Last October the National Marine Fisheries Service (NMFS) released a draft proposal to save four threatened or endangered salmon runs in Idaho's Snake River, the Columbia's major tributary. These are some of the toughest salmon in the system, swimming 900 miles upstream to an elevation of 6,500 feet and fording eight monolithic dams on the Snake and Columbia rivers. The plan called for eliminating fishermen like Kent Martin from the Lower Columbia by 2002 and for continued study of the dam problem.

"We have some of the best salmonid biologists in the nation here," Martin says. "You sit down and have a cup of coffee with them and for most there is this impotent rage that comes over them because of what's being done to this system. Because what's running this system is politics, not biology."

Bob Eaton knows a thing or two about the politics of power. As executive director of Salmon For All, he represents some 800 commercial fishermen and processors on the Lower Columbia. An enormous chinook salmon, steely gray with mouth agape, hangs on his office wall at the port of Astoria, Oregon. Tankers and grain ships glide by his office window, waiting their turn to enter Portland's ship channel.

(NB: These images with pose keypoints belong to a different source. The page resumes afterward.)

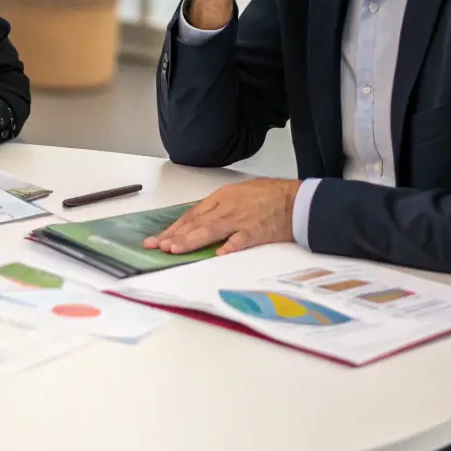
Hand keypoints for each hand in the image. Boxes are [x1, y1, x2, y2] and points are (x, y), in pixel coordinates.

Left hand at [144, 177, 301, 255]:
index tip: (159, 239)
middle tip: (157, 246)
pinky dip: (230, 246)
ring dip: (191, 240)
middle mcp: (226, 208)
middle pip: (196, 223)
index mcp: (221, 198)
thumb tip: (198, 225)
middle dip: (174, 235)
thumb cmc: (266, 196)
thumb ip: (218, 209)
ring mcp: (240, 220)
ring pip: (211, 230)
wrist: (293, 199)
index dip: (174, 227)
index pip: (192, 215)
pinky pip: (241, 240)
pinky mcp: (256, 231)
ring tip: (174, 249)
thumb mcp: (237, 195)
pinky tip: (218, 254)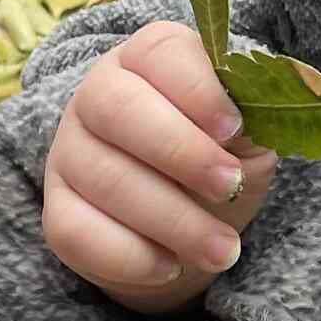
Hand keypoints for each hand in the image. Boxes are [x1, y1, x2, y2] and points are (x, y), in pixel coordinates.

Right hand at [42, 21, 277, 314]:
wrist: (187, 224)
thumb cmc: (222, 159)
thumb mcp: (249, 136)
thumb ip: (255, 118)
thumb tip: (264, 111)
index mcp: (148, 59)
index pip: (159, 53)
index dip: (196, 89)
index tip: (233, 128)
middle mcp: (97, 94)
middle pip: (117, 108)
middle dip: (180, 151)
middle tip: (229, 186)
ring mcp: (69, 152)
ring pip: (104, 177)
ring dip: (171, 219)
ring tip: (223, 250)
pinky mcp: (56, 209)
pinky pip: (74, 232)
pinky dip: (128, 256)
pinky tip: (170, 267)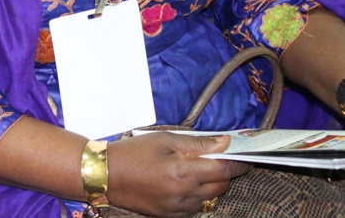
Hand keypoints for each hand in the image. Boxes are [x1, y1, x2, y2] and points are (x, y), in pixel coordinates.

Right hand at [106, 132, 251, 217]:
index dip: (238, 162)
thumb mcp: (164, 140)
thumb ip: (197, 143)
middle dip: (225, 172)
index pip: (224, 169)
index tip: (245, 156)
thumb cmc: (133, 152)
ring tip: (198, 169)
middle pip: (221, 185)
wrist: (106, 174)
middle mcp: (184, 194)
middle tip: (217, 159)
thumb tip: (225, 143)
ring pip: (211, 197)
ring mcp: (178, 208)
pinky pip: (196, 206)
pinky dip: (198, 195)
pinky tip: (186, 183)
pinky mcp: (171, 215)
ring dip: (212, 184)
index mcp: (183, 172)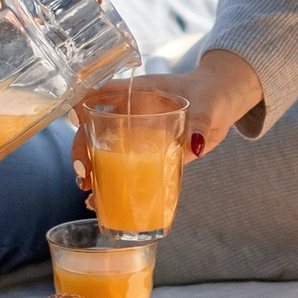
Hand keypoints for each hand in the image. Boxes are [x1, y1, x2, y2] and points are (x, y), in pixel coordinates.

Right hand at [69, 49, 261, 198]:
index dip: (82, 105)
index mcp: (136, 94)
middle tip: (84, 172)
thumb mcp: (206, 105)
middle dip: (81, 149)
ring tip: (88, 191)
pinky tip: (102, 203)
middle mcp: (130, 114)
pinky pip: (123, 169)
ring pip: (102, 151)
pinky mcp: (148, 155)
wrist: (221, 105)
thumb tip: (196, 145)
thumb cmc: (210, 94)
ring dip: (91, 170)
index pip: (100, 94)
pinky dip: (111, 184)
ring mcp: (136, 136)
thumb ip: (201, 122)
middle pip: (93, 128)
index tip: (76, 121)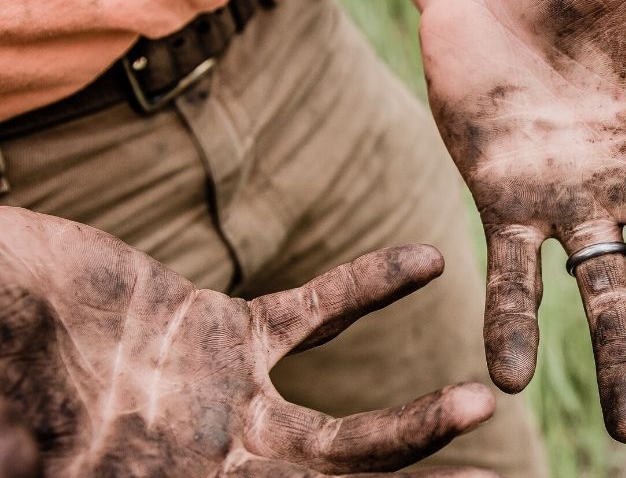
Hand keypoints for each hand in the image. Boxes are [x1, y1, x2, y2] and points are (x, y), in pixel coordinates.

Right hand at [0, 207, 496, 476]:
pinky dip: (368, 288)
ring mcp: (232, 405)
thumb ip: (88, 457)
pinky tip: (426, 262)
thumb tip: (113, 465)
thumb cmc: (6, 382)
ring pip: (346, 427)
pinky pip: (315, 313)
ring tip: (483, 403)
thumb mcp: (36, 452)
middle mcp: (227, 467)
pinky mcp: (225, 335)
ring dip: (417, 420)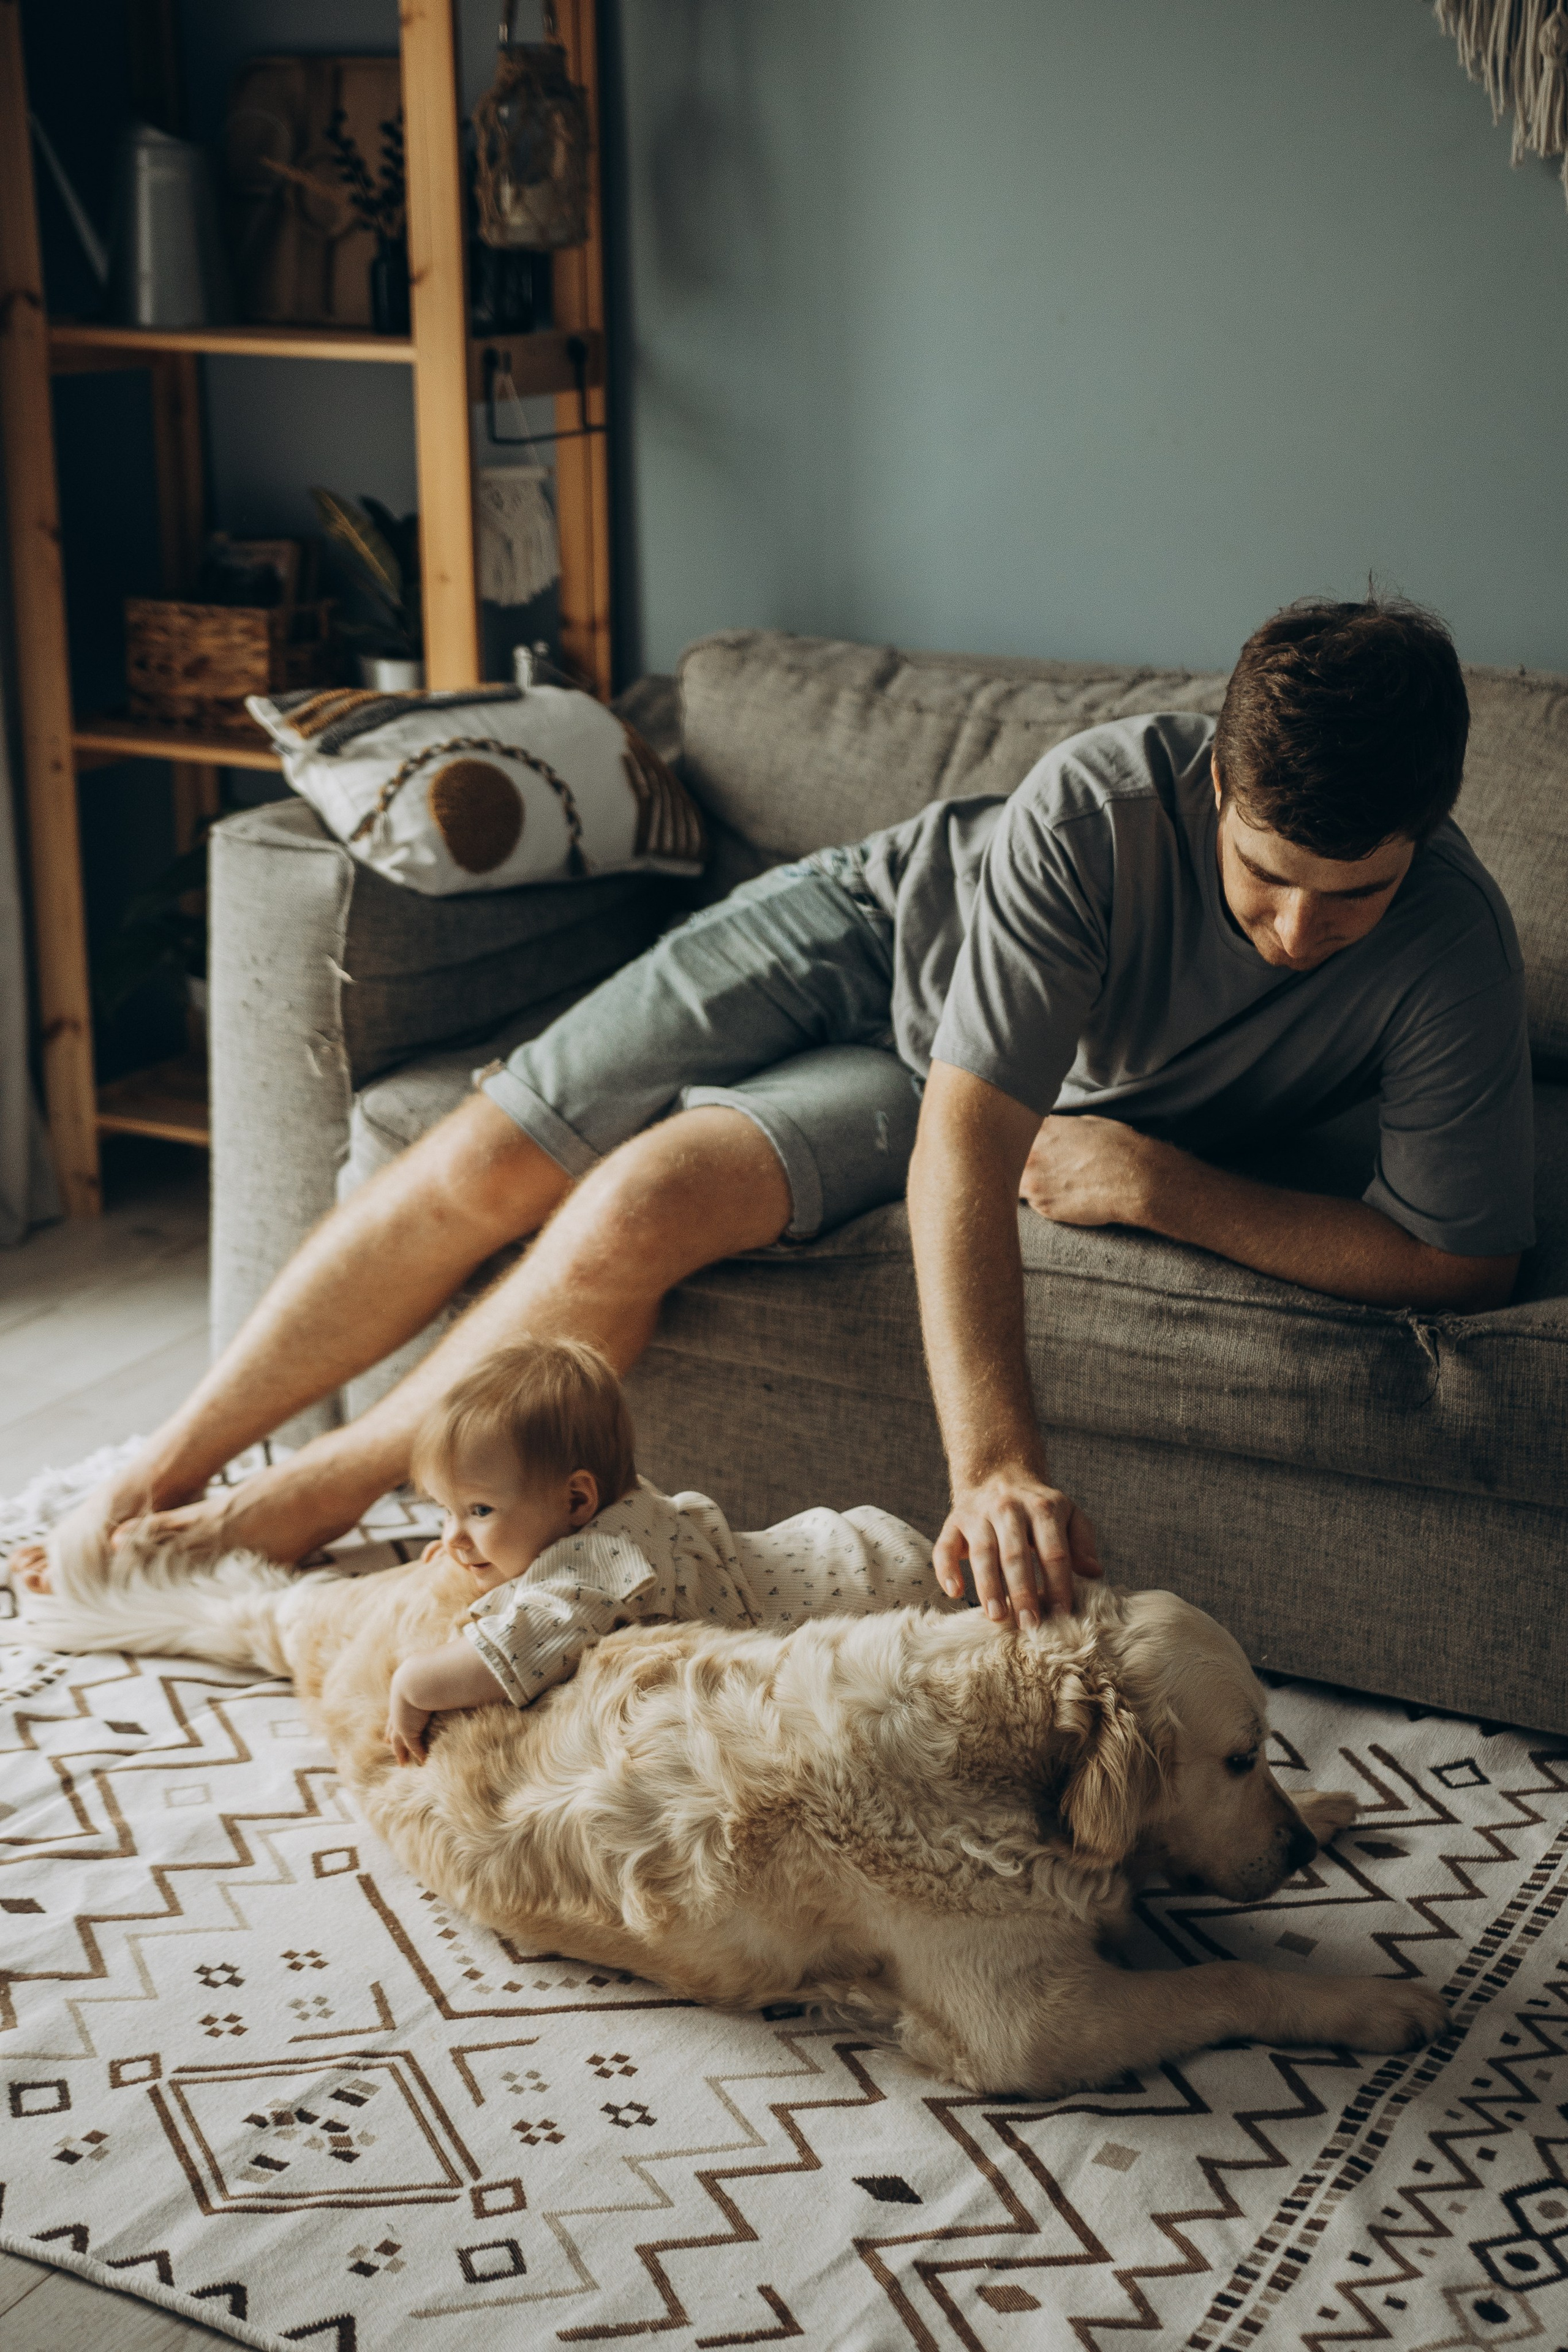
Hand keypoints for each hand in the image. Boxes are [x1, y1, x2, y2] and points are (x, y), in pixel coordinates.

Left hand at [385, 1666, 431, 1765]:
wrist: (420, 1678)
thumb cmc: (431, 1668)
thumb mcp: (432, 1670)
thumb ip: (441, 1670)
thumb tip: (452, 1661)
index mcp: (403, 1692)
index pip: (397, 1709)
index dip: (394, 1717)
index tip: (390, 1723)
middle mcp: (399, 1708)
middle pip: (392, 1726)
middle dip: (390, 1735)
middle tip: (387, 1742)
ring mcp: (402, 1721)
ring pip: (398, 1740)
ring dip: (400, 1751)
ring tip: (402, 1762)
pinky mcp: (408, 1731)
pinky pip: (413, 1746)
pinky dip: (419, 1753)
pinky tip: (423, 1760)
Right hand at [934, 1469, 1100, 1626]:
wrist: (998, 1475)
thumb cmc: (1039, 1508)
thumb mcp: (1069, 1515)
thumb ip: (1083, 1542)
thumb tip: (1094, 1572)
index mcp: (1043, 1508)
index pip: (1053, 1552)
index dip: (1058, 1584)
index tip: (1061, 1613)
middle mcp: (1009, 1508)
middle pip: (1016, 1554)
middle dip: (1023, 1592)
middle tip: (1030, 1625)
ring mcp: (979, 1514)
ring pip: (982, 1552)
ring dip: (989, 1586)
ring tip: (997, 1616)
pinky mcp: (954, 1521)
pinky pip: (944, 1546)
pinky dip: (947, 1569)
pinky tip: (955, 1592)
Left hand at [1019, 1115, 1160, 1226]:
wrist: (1135, 1181)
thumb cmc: (1118, 1148)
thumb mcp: (1085, 1124)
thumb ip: (1056, 1128)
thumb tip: (1047, 1130)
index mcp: (1041, 1129)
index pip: (1011, 1129)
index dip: (1016, 1136)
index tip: (1020, 1141)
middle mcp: (1030, 1154)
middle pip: (1005, 1157)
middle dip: (1013, 1160)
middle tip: (1030, 1164)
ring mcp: (1033, 1183)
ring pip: (1014, 1183)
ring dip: (1025, 1182)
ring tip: (1049, 1181)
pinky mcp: (1043, 1207)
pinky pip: (1032, 1203)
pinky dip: (1042, 1199)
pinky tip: (1062, 1194)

"To talk about the Columbia River is really inaccurate," says Eaton. "We don't have a river anymore. We have a series of ponds, bathtubs. We've created an environment for anadromous fish that stresses them terribly." Four years ago Eaton represented commercial fishermen at the so-called Salmon Summit, an attempt by Senator Mark Hatfield (D-OR) to bring together industry, agriculture, and fishing interests to forge a regional solution to the declining runs. But instead of contributing to a constructive discussion on saving salmon, Eaton says, the state fisheries managers were immediately blasted by the dam interests for not doing their jobs. This broadside was launched despite the fact that one of the threatened runs, the summer Chinook, has been off-limits to fishermen since 1964.